### Trecho do texto

Espero sinceramente que estas reflexões permitam que vocês se libertem.

######
### Dados fornecidos

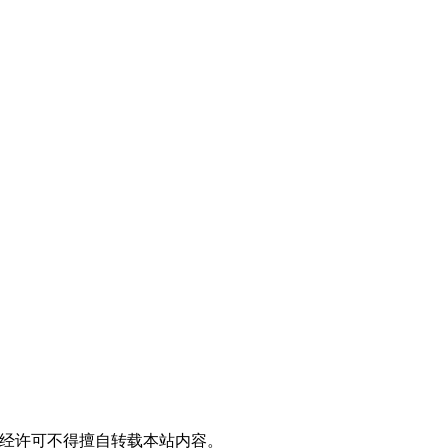
ved 版权所有，未经许可不得擅自转载本站内容。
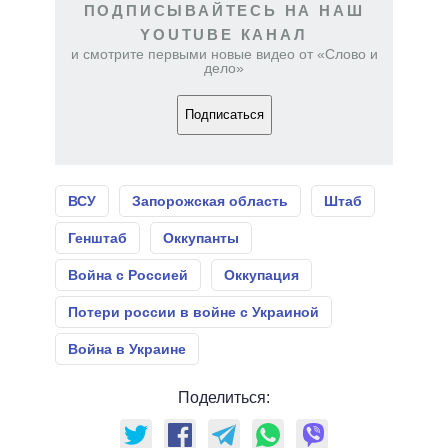
ПОДПИСЫВАЙТЕСЬ НА НАШ
YOUTUBE КАНАЛ
и смотрите первыми новые видео от «Слово и
дело»
Подписаться
ВСУ
Запорожская область
Штаб
Генштаб
Оккупанты
Война с Россией
Оккупация
Потери россии в войне с Украиной
Война в Украине
Поделиться:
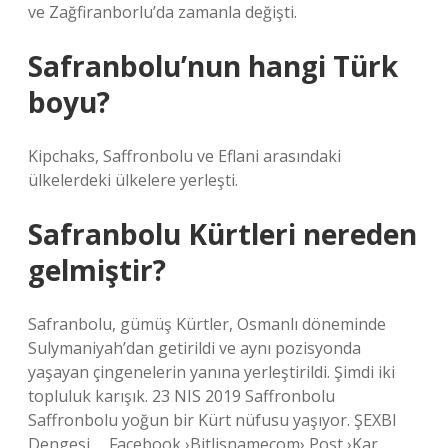
ve Zağfiranborlu’da zamanla değişti.
Safranbolu’nun hangi Türk
boyu?
Kipchaks, Saffronbolu ve Eflani arasındaki
ülkelerdeki ülkelere yerleşti.
Safranbolu Kürtleri nereden
gelmiştir?
Safranbolu, gümüş Kürtler, Osmanlı döneminde
Sulymaniyah’dan getirildi ve aynı pozisyonda
yaşayan çingenelerin yanına yerleştirildi. Şimdi iki
topluluk karışık. 23 NIS 2019 Saffronbolu
Saffronbolu yoğun bir Kürt nüfusu yaşıyor. ŞEXBI
Dengesi … Facebook ›Bitlisnamecom› Post ›Kar …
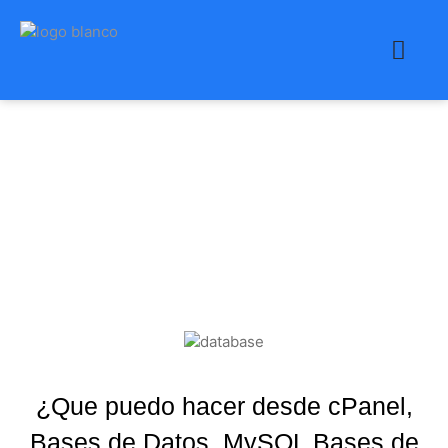
¿Que puedo hacer
desde cPanel, Bases de
Datos, MySQL Bases de
Datos?
¿Que puedo hacer desde cPanel,
Bases de Datos, MySQL Bases de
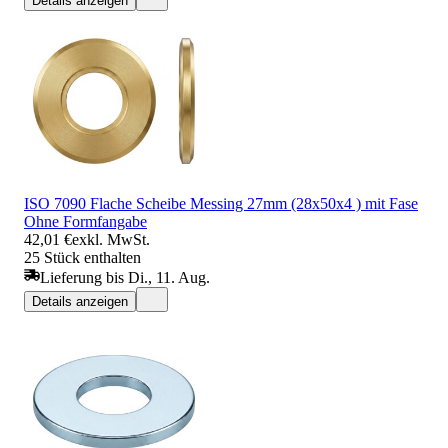
Details anzeigen
ISO 7090 Flache Scheibe Messing 27mm (28x50x4 ) mit Fase
Ohne Formfangabe
42,01 €
exkl. MwSt.
25 Stück enthalten
Lieferung bis Di., 11. Aug.
Details anzeigen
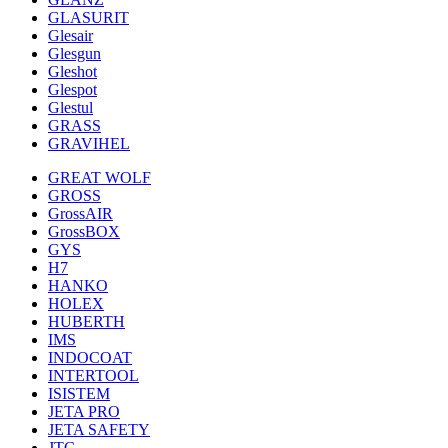
GLASURIT
Glesair
Glesgun
Gleshot
Glespot
Glestul
GRASS
GRAVIHEL
GREAT WOLF
GROSS
GrossAIR
GrossBOX
GYS
H7
HANKO
HOLEX
HUBERTH
IMS
INDOCOAT
INTERTOOL
ISISTEM
JETA PRO
JETA SAFETY
JTC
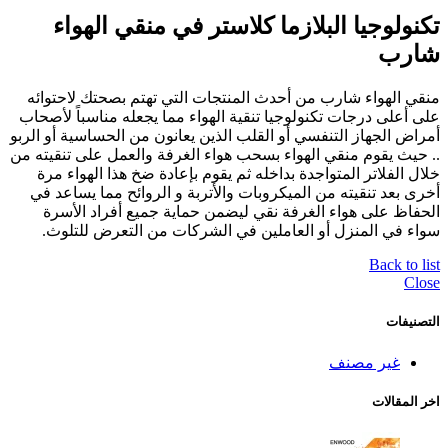
تكنولوجيا البلازما كلاستر في منقي الهواء
شارب
منقي الهواء شارب من أحدث المنتجات التي تهتم بصحتك لاحتوائه
على أعلى درجات تكنولوجيا تنقية الهواء مما يجعله مناسباً لأصحاب
أمراض الجهاز التنفسي أو القلب الذين يعانون من الحساسية أو الربو
.. حيث يقوم منقي الهواء بسحب هواء الغرفة والعمل على تنقيته من
خلال الفلاتر المتواجدة بداخله ثم يقوم بإعادة ضخ هذا الهواء مرة
أخرى بعد تنقيته من الميكروبات والأتربة و الروائح مما يساعد في
الحفاظ على هواء الغرفة نقي ليضمن حماية جميع أفراد الأسرة
سواء في المنزل أو العاملين في الشركات من التعرض للتلوث.
Back to list
Close
التصنيفات
غير مصنف
اخر المقالات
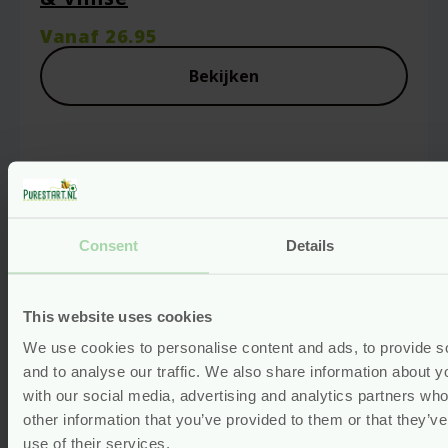
Vanaf
26.95
Bekijken
Consent
Details
This website uses cookies
We use cookies to personalise content and ads, to provide s
and to analyse our traffic. We also share information about yo
with our social media, advertising and analytics partners wh
other information that you’ve provided to them or that they’v
use of their services.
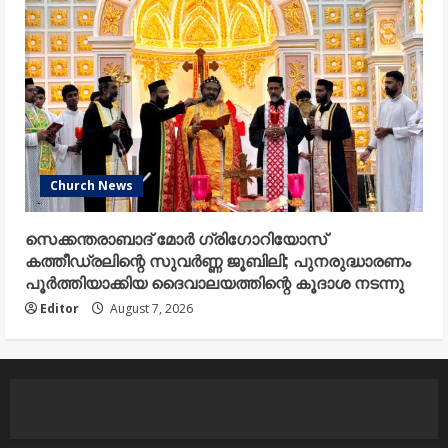
Church News
സെക്കന്തരാബാദ് മോർ ഗ്രിഗോറിയോസ്
കത്തീഡ്രലിന്റെ സുവർണ്ണ ജൂബിലി; പുനരുദ്ധാരണം
പൂർത്തിയാക്കിയ ദൈവാലയത്തിന്റെ കൂദാശ നടന്നു
Editor
August 7, 2026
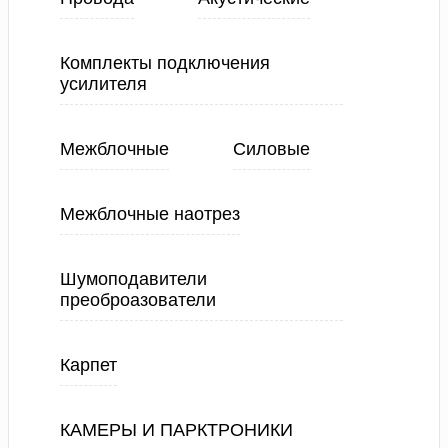
Комплекты подключения
усилителя
Межблочные
Силовые
Межблочные наотрез
Шумоподавители
преоброазователи
Карпет
КАМЕРЫ И ПАРКТРОНИКИ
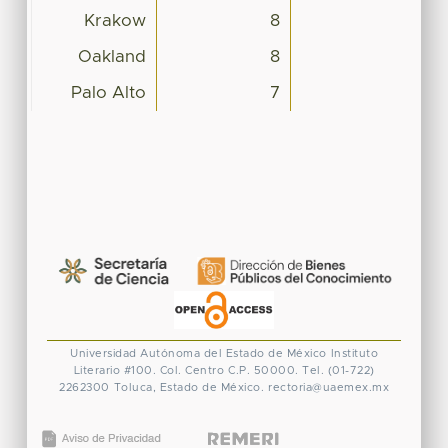
Krakow
8
Oakland
8
Palo Alto
7
Universidad Autónoma del Estado de México
Instituto
Literario #100. Col. Centro
C.P. 50000. Tel. (01-722)
2262300
Toluca, Estado de México.
rectoria@uaemex.mx
CONACYT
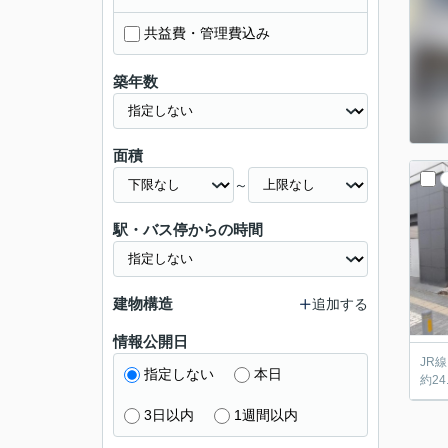
共益費・管理費込み
築年数
面積
～
駅・バス停からの時間
建物構造
追加する
情報公開日
JR
指定しない
本日
約2
3日以内
1週間以内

######

— Partes do exercício —
- 1) Passe para o inglês esta frase do trecho do texto: "Espero sinceramente que estas reflexões permitam que vocês se libertem."
- 2) Resuma o trecho do texto em uma única frase.

— Conjunto de respostas —
- 1) I sincerely hope that these reflections allow you to free yourselves.

- 2) O trecho expressa a esperança sincera de que estas reflexões permitam que aqueles a quem se dirige se libertem.